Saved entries
------------------------------
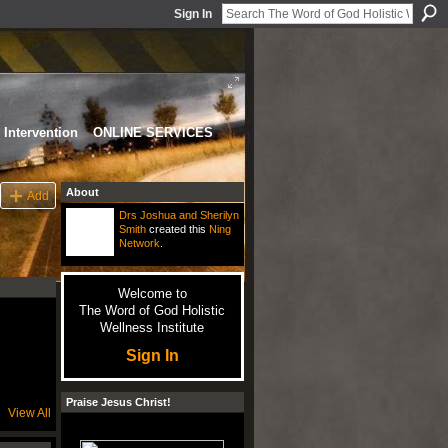
Sign In
Intervention
ONLINE SERVICES
About
Add
Drs Joshua and Sherilyn
Smith
created this
Ning
Network
.
Welcome to
The Word of God Holistic
Wellness Institute
Sign In
Praise Jesus Christ!
View All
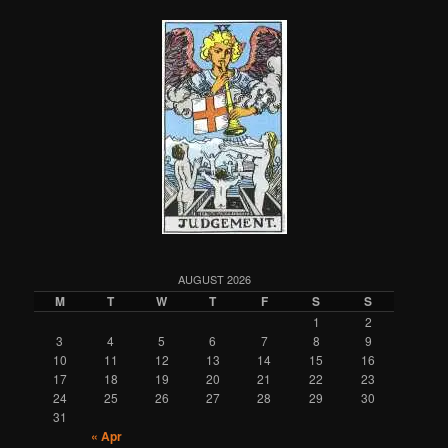
AUGUST 2026
M
T
W
T
F
S
S
1
2
3
4
5
6
7
8
9
10
11
12
13
14
15
16
17
18
19
20
21
22
23
24
25
26
27
28
29
30
31
« Apr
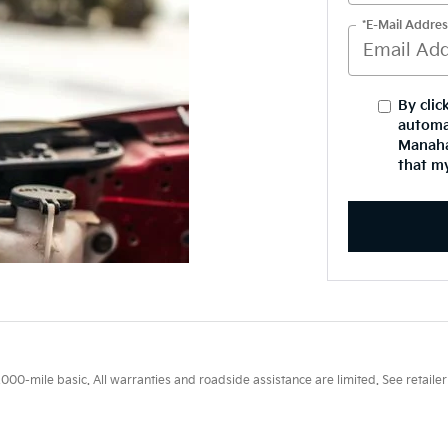
*E-Mail Addres
By clic
automa
Manaha
that my
0-mile basic. All warranties and roadside assistance are limited. See retailer 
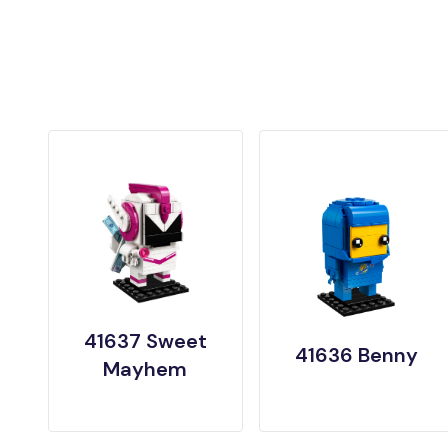
41637 Sweet
41636 Benny
Mayhem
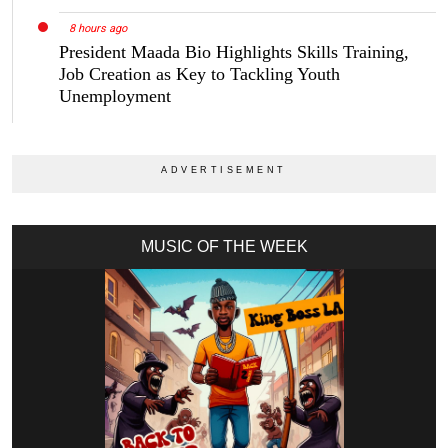
8 hours ago
President Maada Bio Highlights Skills Training,
Job Creation as Key to Tackling Youth
Unemployment
MUSIC OF THE WEEK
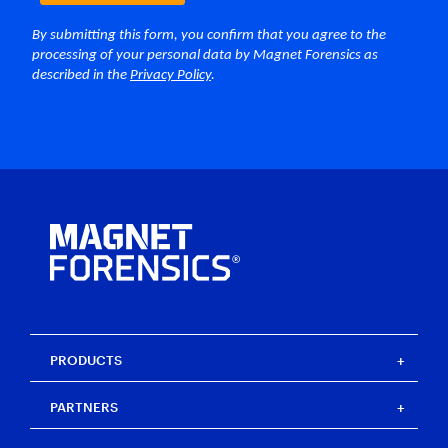
PRODUCTS
Magnet One
PARTNERS
Magnet Axiom
Magnet Axiom Cyber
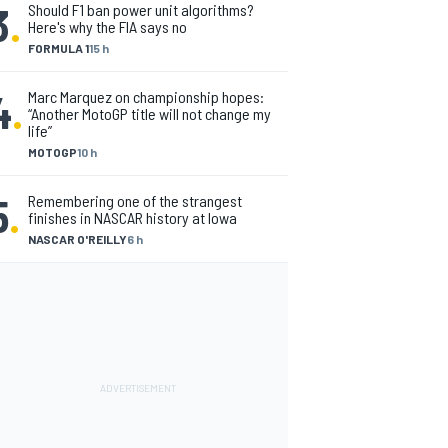
3
.
Should F1 ban power unit algorithms?
Here's why the FIA says no
FORMULA 1
15 h
4
.
Marc Marquez on championship hopes:
“Another MotoGP title will not change my
life”
MOTOGP
10 h
5
.
Remembering one of the strangest
finishes in NASCAR history at Iowa
NASCAR O'REILLY
6 h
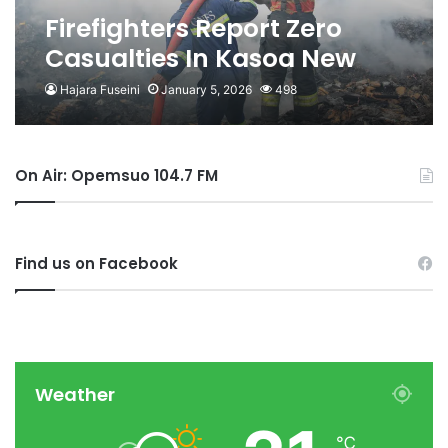
Firefighters Report Zero
Casualties In Kasoa New
Market Fire
Hajara Fuseini
January 5, 2026
498
On Air: Opemsuo 104.7 FM
Find us on Facebook
Weather
℃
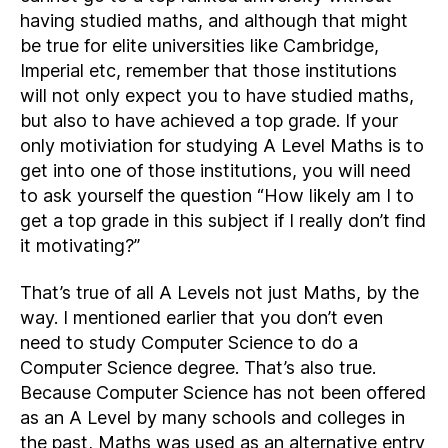
having studied maths, and although that might
be true for elite universities like Cambridge,
Imperial etc, remember that those institutions
will not only expect you to have studied maths,
but also to have achieved a top grade. If your
only motiviation for studying A Level Maths is to
get into one of those institutions, you will need
to ask yourself the question “How likely am I to
get a top grade in this subject if I really don’t find
it motivating?”
That’s true of all A Levels not just Maths, by the
way. I mentioned earlier that you don’t even
need to study Computer Science to do a
Computer Science degree. That’s also true.
Because Computer Science has not been offered
as an A Level by many schools and colleges in
the past, Maths was used as an alternative entry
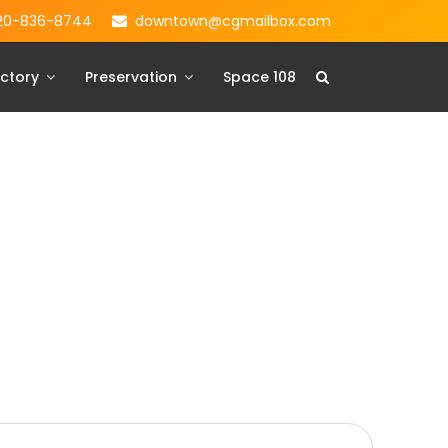
20-836-8744
downtown@cgmailbox.com
ctory
Preservation
Space 108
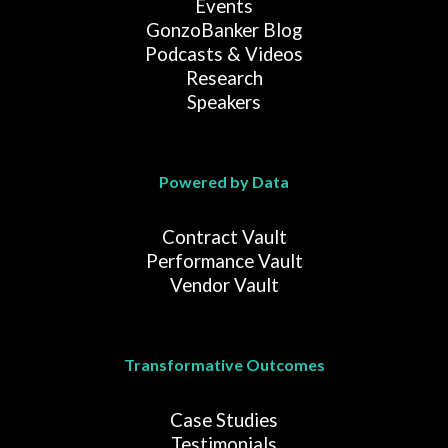
Events
GonzoBanker Blog
Podcasts & Videos
Research
Speakers
Powered by Data
Contract Vault
Performance Vault
Vendor Vault
Transformative Outcomes
Case Studies
Testimonials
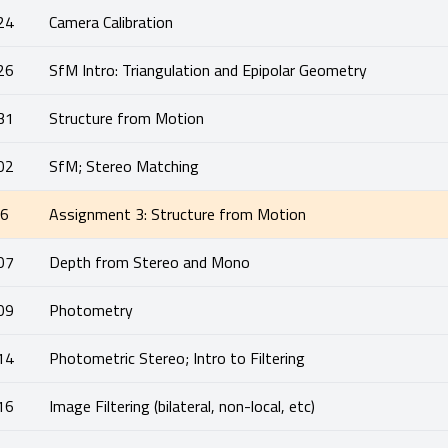
24
Camera Calibration
26
SfM Intro: Triangulation and Epipolar Geometry
31
Structure from Motion
02
SfM; Stereo Matching
06
Assignment 3: Structure from Motion
07
Depth from Stereo and Mono
09
Photometry
14
Photometric Stereo; Intro to Filtering
16
Image Filtering (bilateral, non-local, etc)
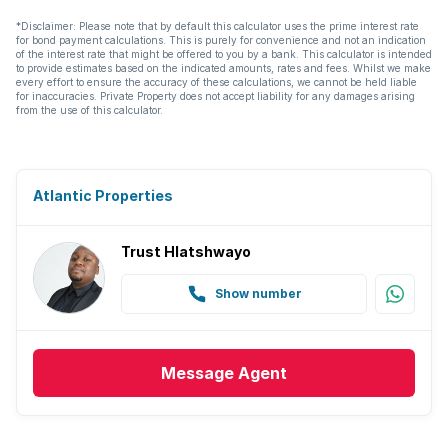
*Disclaimer: Please note that by default this calculator uses the prime interest rate
for bond payment calculations. This is purely for convenience and not an indication
of the interest rate that might be offered to you by a bank. This calculator is intended
to provide estimates based on the indicated amounts, rates and fees. Whilst we make
every effort to ensure the accuracy of these calculations, we cannot be held liable
for inaccuracies. Private Property does not accept liability for any damages arising
from the use of this calculator.
Atlantic Properties
Trust Hlatshwayo
Show number
Message
Agent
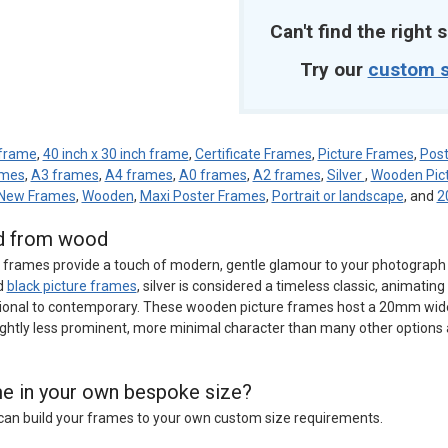
Can't find the right s
Try our
custom s
 frame
,
40 inch x 30 inch frame
,
Certificate Frames
,
Picture Frames
,
Post
ames
,
A3 frames
,
A4 frames
,
A0 frames
,
A2 frames
,
Silver
,
Wooden Pic
New Frames
,
Wooden
,
Maxi Poster Frames
,
Portrait or landscape
, and
2
ed from wood
e frames provide a touch of modern, gentle glamour to your photograph o
d
black picture frames
, silver is considered a timeless classic, animatin
tional to contemporary. These wooden picture frames host a 20mm wid
ightly less prominent, more minimal character than many other options 
ame in your own bespoke size?
e can build your frames to your own custom size requirements.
------------------------------
Request
Wherever a line holds the word "institutions", copy that line out of the entries above.

Task response
Imperial etc, remember that those institutions
get into one of those institutions, you will need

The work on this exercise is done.